Question

A bird sitting on top of a stop sign notices a piece of food on the ground, 11 ft from the base of the stop sign. If the bird has to look down at a 39° angle of depression in order to see the piece of food, what is the approximate distance from the bird to the food?

Answer 1

14.10

Explanation:

Answer 2

14.15ft

Explanation:

Attached is a visual representation of our scenario.

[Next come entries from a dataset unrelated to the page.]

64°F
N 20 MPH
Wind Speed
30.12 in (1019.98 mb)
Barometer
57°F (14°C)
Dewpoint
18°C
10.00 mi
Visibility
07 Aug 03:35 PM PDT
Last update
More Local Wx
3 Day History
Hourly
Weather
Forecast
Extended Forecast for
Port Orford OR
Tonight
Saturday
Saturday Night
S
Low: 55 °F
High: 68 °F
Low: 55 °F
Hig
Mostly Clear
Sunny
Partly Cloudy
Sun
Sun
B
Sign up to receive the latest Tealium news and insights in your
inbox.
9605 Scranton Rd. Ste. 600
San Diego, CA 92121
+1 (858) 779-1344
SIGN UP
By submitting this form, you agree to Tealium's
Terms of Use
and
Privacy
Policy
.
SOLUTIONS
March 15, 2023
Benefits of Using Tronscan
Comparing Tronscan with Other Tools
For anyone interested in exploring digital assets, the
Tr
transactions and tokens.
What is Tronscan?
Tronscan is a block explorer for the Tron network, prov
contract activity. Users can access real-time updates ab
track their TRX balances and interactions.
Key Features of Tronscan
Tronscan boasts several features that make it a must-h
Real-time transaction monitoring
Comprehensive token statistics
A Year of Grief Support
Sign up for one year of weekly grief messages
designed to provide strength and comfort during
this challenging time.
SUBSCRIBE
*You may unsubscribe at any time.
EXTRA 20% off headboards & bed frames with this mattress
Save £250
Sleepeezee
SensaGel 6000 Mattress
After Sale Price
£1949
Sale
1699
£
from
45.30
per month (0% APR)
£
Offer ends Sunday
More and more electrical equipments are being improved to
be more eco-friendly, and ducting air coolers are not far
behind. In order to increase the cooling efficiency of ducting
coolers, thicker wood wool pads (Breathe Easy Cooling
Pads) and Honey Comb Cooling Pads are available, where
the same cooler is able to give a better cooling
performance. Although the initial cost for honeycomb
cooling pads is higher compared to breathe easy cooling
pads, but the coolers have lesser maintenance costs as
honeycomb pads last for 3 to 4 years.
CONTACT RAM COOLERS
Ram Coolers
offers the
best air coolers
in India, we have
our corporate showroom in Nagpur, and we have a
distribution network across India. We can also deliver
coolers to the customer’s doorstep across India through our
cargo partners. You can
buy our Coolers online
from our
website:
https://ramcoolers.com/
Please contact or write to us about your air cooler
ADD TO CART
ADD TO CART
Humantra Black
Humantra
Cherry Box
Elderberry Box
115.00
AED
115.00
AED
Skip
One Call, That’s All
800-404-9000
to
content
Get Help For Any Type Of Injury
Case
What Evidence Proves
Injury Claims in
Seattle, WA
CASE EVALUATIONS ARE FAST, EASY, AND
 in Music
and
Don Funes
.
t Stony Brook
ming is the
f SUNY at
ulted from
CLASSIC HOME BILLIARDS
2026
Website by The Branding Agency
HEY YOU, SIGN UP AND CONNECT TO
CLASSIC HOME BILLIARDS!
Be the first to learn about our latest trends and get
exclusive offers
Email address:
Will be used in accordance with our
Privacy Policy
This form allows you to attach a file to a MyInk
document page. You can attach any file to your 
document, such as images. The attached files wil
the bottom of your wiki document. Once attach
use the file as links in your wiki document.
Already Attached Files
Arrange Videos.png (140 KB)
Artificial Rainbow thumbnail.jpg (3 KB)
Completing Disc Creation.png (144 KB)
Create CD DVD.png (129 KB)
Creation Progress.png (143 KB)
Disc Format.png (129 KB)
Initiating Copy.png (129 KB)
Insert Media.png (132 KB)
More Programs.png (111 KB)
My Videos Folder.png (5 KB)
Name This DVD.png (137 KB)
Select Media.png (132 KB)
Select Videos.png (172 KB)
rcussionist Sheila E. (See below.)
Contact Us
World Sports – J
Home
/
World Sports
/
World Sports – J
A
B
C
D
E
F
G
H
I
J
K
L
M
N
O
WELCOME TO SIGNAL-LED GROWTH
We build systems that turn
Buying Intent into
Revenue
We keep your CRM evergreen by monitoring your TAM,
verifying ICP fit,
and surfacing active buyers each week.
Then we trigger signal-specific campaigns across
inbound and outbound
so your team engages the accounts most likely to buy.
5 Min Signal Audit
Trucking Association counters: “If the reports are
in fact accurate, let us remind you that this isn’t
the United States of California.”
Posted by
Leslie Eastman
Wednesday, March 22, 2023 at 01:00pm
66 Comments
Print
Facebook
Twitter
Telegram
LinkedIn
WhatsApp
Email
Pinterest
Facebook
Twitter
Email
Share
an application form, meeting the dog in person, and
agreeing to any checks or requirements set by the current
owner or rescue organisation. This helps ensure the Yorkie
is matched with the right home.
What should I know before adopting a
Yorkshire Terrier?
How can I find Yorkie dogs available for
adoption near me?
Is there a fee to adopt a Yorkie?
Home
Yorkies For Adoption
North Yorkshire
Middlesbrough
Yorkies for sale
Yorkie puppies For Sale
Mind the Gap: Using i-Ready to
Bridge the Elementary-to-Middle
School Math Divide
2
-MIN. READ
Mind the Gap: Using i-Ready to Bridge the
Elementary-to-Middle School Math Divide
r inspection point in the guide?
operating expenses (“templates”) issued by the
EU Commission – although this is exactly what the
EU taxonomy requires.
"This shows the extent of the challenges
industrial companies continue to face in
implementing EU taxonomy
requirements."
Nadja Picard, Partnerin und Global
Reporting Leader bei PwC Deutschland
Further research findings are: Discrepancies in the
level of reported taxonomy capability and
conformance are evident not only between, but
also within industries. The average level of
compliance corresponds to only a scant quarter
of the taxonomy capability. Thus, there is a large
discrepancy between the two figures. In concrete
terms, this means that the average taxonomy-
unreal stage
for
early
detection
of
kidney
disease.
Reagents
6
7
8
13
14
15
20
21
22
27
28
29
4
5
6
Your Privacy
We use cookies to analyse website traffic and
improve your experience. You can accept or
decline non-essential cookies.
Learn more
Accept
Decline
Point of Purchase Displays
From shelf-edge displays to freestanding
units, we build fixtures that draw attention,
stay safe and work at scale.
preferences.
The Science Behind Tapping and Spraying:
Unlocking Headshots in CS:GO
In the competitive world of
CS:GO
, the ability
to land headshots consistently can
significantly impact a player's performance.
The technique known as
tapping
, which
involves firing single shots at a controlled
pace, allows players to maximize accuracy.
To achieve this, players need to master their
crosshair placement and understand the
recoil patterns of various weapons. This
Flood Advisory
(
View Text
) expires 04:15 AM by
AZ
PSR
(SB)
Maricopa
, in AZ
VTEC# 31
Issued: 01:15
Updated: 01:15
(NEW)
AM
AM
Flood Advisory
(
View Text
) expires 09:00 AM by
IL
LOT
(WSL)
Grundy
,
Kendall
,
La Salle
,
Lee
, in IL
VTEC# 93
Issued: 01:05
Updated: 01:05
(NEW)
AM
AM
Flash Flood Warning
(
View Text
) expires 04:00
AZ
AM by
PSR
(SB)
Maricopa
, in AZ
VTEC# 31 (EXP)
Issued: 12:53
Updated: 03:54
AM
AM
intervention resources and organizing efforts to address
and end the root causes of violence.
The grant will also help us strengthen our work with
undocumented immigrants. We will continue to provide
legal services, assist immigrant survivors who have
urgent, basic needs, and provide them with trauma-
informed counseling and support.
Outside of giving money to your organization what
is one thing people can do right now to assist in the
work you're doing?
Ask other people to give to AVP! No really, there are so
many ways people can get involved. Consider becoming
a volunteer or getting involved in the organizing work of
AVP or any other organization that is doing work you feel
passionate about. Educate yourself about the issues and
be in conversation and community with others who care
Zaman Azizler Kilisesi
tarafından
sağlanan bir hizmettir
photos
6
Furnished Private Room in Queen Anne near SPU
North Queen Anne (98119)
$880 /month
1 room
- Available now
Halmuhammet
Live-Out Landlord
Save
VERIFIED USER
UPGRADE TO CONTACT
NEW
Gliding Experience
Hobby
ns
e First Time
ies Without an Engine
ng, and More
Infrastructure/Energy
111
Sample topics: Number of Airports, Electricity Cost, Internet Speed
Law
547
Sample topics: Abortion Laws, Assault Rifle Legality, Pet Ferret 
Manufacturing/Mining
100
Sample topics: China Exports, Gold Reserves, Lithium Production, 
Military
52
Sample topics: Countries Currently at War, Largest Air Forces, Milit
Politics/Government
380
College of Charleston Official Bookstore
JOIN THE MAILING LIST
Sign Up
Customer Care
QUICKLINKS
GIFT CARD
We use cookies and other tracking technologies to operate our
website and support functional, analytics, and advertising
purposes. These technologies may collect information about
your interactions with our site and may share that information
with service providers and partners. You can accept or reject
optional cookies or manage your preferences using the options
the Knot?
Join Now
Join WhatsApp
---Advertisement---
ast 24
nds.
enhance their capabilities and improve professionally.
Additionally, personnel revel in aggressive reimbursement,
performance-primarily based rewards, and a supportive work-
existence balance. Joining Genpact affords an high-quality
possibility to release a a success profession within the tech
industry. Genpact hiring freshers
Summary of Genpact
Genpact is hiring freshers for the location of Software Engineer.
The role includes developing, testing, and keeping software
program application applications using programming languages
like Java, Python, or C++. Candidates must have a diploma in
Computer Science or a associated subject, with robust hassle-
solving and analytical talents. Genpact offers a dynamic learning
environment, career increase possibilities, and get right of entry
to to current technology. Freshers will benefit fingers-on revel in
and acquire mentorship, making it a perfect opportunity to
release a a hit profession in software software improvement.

The green line represents the line of sight of the bird, and the green angle represents the angle of depression. It goes downwards because it says "depression."

As you can observe, the scenario creates a right triangle, where the alternate interior of the angle is found in the triangle.

Using Trigonometric Functions, or SOHCAHTOA, we can solve for the distance between the bird and the food, which in this case is the hypotenuse(H) of the triangle. Looking at the diagram again, we can see that 11ft was also given, which can be represented as the adjacent (A) side of the triangle. It is adjacent because it is right next to the angle given.

Because we have an angle and the adjacent side, we will use CAH.

Given:

A= 11ft

H = x

θ = 39°

Solution:

CAH

`cos\theta=(A)/(H)`

`Cos39=(11ft)/(x)`

`x = (11ft)/(Cos39)`

`x = 14.15 ft`

The bird is 14.15 ft away from the food.